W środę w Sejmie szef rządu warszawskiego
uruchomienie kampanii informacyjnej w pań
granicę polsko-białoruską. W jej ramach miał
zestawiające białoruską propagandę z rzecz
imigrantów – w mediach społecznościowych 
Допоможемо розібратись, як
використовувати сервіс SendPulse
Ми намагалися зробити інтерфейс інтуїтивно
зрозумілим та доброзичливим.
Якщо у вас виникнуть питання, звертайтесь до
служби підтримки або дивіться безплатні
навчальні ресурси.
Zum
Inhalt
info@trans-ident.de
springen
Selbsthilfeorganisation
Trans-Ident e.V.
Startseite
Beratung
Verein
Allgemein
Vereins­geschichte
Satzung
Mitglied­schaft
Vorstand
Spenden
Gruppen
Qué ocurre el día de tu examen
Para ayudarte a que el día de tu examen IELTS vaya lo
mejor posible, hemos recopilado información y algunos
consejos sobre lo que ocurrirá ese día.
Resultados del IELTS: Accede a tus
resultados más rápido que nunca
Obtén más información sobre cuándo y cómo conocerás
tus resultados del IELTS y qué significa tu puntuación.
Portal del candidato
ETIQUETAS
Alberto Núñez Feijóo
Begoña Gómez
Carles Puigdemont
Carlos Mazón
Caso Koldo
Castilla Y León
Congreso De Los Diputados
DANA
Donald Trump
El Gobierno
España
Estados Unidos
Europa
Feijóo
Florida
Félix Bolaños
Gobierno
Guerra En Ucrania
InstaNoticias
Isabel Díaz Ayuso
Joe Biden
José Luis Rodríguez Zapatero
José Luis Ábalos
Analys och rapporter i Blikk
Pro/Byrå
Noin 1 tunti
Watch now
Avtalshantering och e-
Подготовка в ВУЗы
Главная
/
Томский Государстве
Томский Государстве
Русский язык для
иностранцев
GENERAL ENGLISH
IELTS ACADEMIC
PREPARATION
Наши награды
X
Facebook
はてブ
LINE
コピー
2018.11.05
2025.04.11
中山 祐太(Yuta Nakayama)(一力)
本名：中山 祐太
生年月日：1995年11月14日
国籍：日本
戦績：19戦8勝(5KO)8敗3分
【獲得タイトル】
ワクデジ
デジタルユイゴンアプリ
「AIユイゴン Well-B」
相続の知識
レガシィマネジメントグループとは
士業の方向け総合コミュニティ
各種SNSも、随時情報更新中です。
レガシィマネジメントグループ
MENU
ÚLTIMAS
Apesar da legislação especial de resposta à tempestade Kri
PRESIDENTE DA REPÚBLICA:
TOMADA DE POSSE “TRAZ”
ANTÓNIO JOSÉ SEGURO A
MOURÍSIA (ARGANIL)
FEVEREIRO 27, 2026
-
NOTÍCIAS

* * *

• _PROBLEM STATEMENT_:
Nothing should be left out or altered, so reproduce the whole listing.

• _FINISHED EXERCISE_:
W środę w Sejmie szef rządu warszawskiego
uruchomienie kampanii informacyjnej w pań
granicę polsko-białoruską. W jej ramach miał
zestawiające białoruską propagandę z rzecz
imigrantów – w mediach społecznościowych 
Допоможемо розібратись, як
використовувати сервіс SendPulse
Ми намагалися зробити інтерфейс інтуїтивно
зрозумілим та доброзичливим.
Якщо у вас виникнуть питання, звертайтесь до
служби підтримки або дивіться безплатні
навчальні ресурси.
Zum
Inhalt
info@trans-ident.de
springen
Selbsthilfeorganisation
Trans-Ident e.V.
Startseite
Beratung
Verein
Allgemein
Vereins­geschichte
Satzung
Mitglied­schaft
Vorstand
Spenden
Gruppen
Qué ocurre el día de tu examen
Para ayudarte a que el día de tu examen IELTS vaya lo
mejor posible, hemos recopilado información y algunos
consejos sobre lo que ocurrirá ese día.
Resultados del IELTS: Accede a tus
resultados más rápido que nunca
Obtén más información sobre cuándo y cómo conocerás
tus resultados del IELTS y qué significa tu puntuación.
Portal del candidato
ETIQUETAS
Alberto Núñez Feijóo
Begoña Gómez
Carles Puigdemont
Carlos Mazón
Caso Koldo
Castilla Y León
Congreso De Los Diputados
DANA
Donald Trump
El Gobierno
España
Estados Unidos
Europa
Feijóo
Florida
Félix Bolaños
Gobierno
Guerra En Ucrania
InstaNoticias
Isabel Díaz Ayuso
Joe Biden
José Luis Rodríguez Zapatero
José Luis Ábalos
Analys och rapporter i Blikk
Pro/Byrå
Noin 1 tunti
Watch now
Avtalshantering och e-
Подготовка в ВУЗы
Главная
/
Томский Государстве
Томский Государстве
Русский язык для
иностранцев
GENERAL ENGLISH
IELTS ACADEMIC
PREPARATION
Наши награды
X
Facebook
はてブ
LINE
コピー
2018.11.05
2025.04.11
中山 祐太(Yuta Nakayama)(一力)
本名：中山 祐太
生年月日：1995年11月14日
国籍：日本
戦績：19戦8勝(5KO)8敗3分
【獲得タイトル】
ワクデジ
デジタルユイゴンアプリ
「AIユイゴン Well-B」
相続の知識
レガシィマネジメントグループとは
士業の方向け総合コミュニティ
各種SNSも、随時情報更新中です。
レガシィマネジメントグループ
MENU
ÚLTIMAS
Apesar da legislação especial de resposta à tempestade Kri
PRESIDENTE DA REPÚBLICA:
TOMADA DE POSSE “TRAZ”
ANTÓNIO JOSÉ SEGURO A
MOURÍSIA (ARGANIL)
FEVEREIRO 27, 2026
-
NOTÍCIAS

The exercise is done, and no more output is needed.